Também é política – e pouco popular – a sua relação com a língua. Natural de um país onde mais de metade da população fala galês, assume que o inglês é a sua primeira língua. É em inglês que pensa e em inglês que escreve. “Sei falar galês, mas nunca de maneira a poder escrever literariamente. Mas não sinto que seja a língua a definir a minha identidade. Faz parte dela como muitas outras coisas.
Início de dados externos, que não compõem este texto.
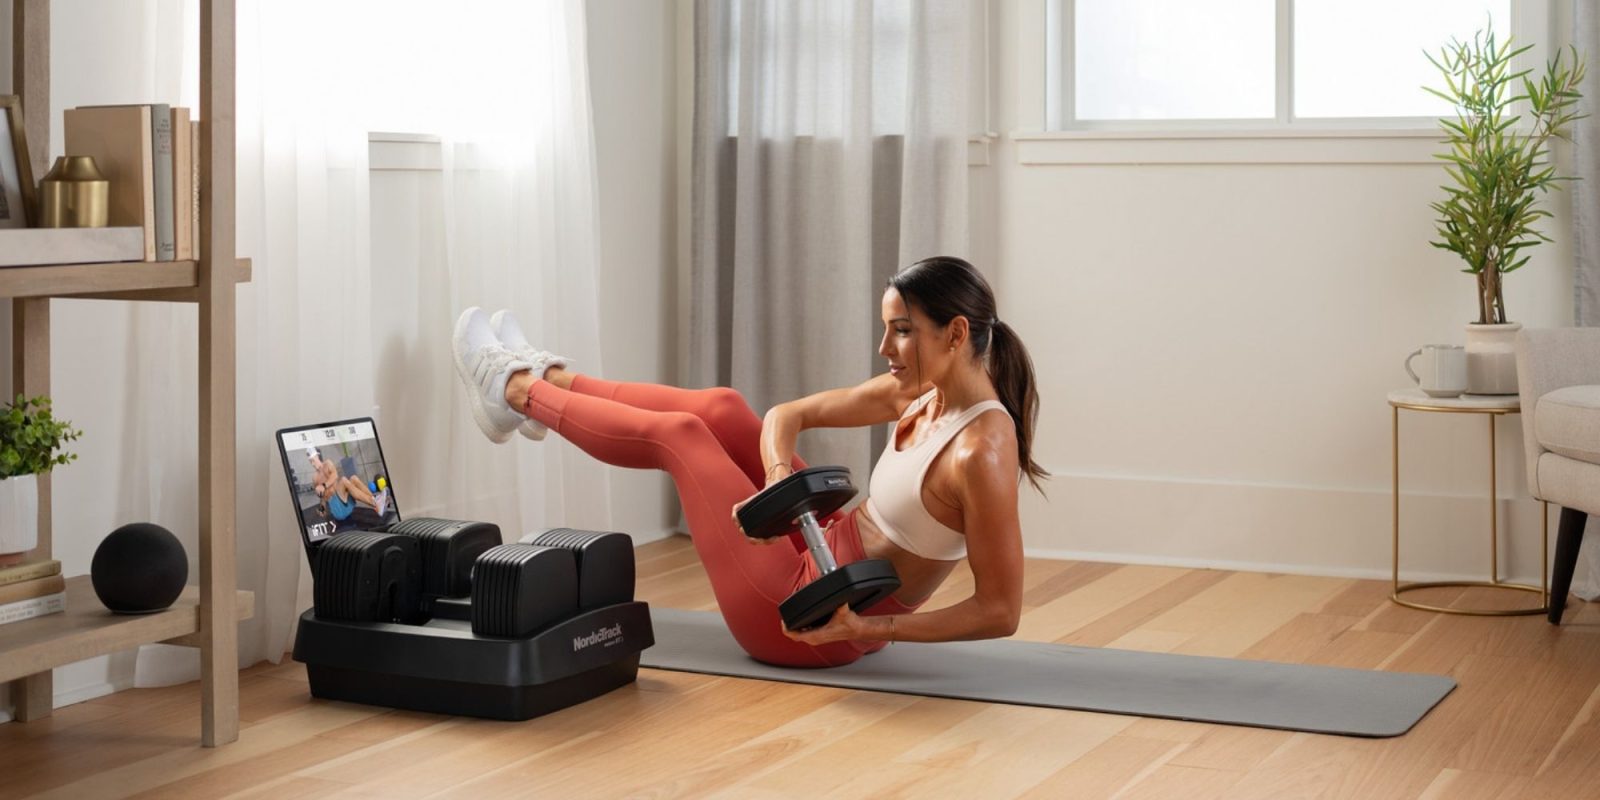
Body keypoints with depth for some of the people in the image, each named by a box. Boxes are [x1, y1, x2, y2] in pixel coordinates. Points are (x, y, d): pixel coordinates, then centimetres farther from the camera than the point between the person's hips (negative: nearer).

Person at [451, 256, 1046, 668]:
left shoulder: (981, 451, -27)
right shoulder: (921, 391, -3)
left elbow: (1000, 612, -25)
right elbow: (787, 415, 5)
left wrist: (868, 629, -28)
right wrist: (779, 479, -16)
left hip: (809, 622, -8)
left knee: (679, 432, 1)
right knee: (721, 410, 11)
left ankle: (517, 393, 27)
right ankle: (549, 380, 34)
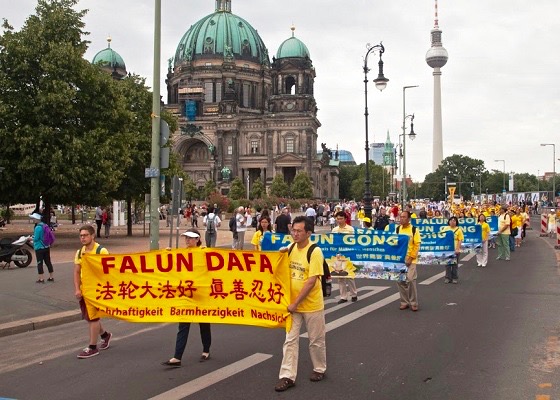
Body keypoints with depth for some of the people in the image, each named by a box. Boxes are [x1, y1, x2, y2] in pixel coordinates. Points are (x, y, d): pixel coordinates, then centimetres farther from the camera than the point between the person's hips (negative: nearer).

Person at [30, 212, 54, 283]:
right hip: (47, 247, 8)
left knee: (40, 263, 0)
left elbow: (36, 238, -19)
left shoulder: (38, 227, -19)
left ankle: (41, 278, 3)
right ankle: (51, 277, 19)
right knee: (48, 262, 13)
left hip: (39, 248, -8)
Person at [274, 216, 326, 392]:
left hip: (312, 305, -5)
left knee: (316, 340, 12)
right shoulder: (291, 248, 1)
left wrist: (296, 303, -20)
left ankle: (319, 369, 32)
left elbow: (312, 281, -21)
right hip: (293, 304, 5)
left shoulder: (315, 252, -18)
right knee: (290, 340, 4)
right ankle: (287, 376, 9)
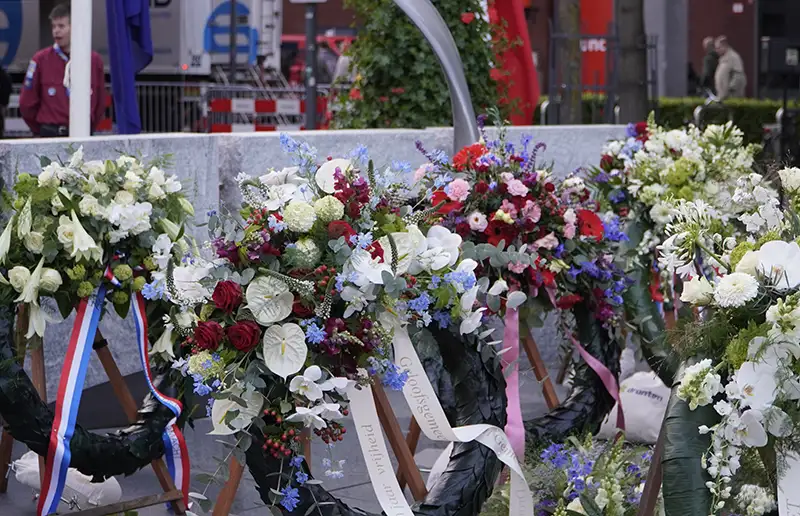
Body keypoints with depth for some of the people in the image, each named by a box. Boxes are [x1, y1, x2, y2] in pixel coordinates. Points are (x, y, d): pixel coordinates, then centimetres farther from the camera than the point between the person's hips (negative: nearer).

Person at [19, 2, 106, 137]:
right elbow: (27, 102, 4)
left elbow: (100, 102, 12)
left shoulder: (94, 61, 3)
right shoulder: (41, 59, -2)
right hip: (51, 136, -1)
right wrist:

Não me sinto mais ou menos galês por causa da minha relação com a língua”, afirma, ciente de que não colhe muitos aplausos com declarações como esta, mas a sua convicção é de que a identidade é sobretudo o lugar e as circunstâncias em que se vive e menos a língua que se fala”. Ou escreve. Em inglês, admite pelo menos uma vantagem prática: é mais fácil sair desse território que o moldou, e que nos seus livros aparece quase como claustrofóbico, e exportar-se editorialmente.

O mundo de Cynan Jones não é um mundo à parte. Nas palavras e no olhar do escritor tem os traços de universalidade que o tornam um mundo a seguir por nele conter as ansiedades, medos, aspirações de todos os homens. Por menos que isso nos sossegue, ou sobretudo por nos desassossegar tanto.